Systematic Review of Inhaled Bronchodilator and Corticosteroid Therapies in Infants with Bronchopulmonary Dysplasia: Implications and Future Directions.

BACKGROUND

There is much debate surrounding the use of inhaled bronchodilators and corticosteroids for infants with bronchopulmonary dysplasia (BPD).

OBJECTIVE

The objective of this systematic review was to identify strengths and knowledge gaps in the literature regarding inhaled therapies in BPD and guide future research to improve long-termoutcomes.

METHODS

The databases of Academic Search Complete, CINAHL, PUBMED/MEDLINE, and Scopus were searched for studies that evaluated both acute and long-term clinical outcomes related to the delivery and therapeutic efficacy of inhaled beta-agonists, anticholinergics and corticosteroids in infants with developing and/or established BPD.

RESULTS

Of 181 articles, 22 met inclusion criteria for review. Five evaluated beta-agonist therapies (n = 84, weighted gestational age (GA) of 27.1(26-30) weeks, weighted birth weight (BW) of 974(843-1310) grams, weighted post menstrual age (PMA) of 34.8(28-39) weeks, and weighted age of 53(15-86) days old at the time of evaluation). Fourteen evaluated inhaled corticosteroids (n = 2383, GA 26.2(26-29) weeks, weighted BW of 853(760-1114) grams, weighted PMA of 27.0(26-31) weeks, and weighted age of 6(0-45) days old at time of evaluation). Three evaluated combination therapies (n = 198, weighted GA of 27.8(27-29) weeks, weighted BW of 1057(898-1247) grams, weighted PMA of 30.7(29-45) weeks, and age 20(10-111) days old at time of evaluation).

CONCLUSION

Whether inhaled bronchodilators and inhaled corticosteroids improve long-term outcomes in BPD remains unclear.
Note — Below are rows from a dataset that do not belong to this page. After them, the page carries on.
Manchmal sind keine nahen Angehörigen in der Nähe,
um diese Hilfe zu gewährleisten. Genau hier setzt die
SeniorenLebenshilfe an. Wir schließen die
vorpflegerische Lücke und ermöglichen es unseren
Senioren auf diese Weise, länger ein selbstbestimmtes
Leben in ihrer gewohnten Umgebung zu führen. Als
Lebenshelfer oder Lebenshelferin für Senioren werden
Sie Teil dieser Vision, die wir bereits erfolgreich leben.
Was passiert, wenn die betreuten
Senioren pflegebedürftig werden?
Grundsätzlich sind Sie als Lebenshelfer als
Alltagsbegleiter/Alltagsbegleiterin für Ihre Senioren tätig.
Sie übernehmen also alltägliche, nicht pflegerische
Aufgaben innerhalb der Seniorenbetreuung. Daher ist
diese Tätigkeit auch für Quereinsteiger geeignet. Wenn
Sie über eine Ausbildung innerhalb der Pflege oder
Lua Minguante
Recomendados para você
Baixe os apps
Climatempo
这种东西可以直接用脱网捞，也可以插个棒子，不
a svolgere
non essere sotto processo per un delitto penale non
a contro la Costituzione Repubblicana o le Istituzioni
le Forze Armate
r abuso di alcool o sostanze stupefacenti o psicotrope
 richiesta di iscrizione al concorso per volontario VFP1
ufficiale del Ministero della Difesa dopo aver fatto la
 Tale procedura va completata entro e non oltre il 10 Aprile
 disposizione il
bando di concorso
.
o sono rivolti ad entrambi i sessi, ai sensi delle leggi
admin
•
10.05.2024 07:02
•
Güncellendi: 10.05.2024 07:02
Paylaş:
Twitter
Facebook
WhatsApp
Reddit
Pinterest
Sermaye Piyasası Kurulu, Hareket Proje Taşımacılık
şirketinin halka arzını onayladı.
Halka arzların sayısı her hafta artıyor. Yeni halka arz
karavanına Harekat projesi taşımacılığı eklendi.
Literature regarding these therapies mostly addresses evolving BPD. There appears to be heterogeneity in treatment responses, and may be related to varying modes of administration. Further research is needed to evaluate inhaled therapies in infants with severe BPD. Such investigations should focus on appropriate definitions of disease and subject selection, timing of therapies, and new drugs, devices and delivery methods as compared to traditional methods across all modalities of respiratory support, in addition to the assessment of long-term outcomes of initial responders.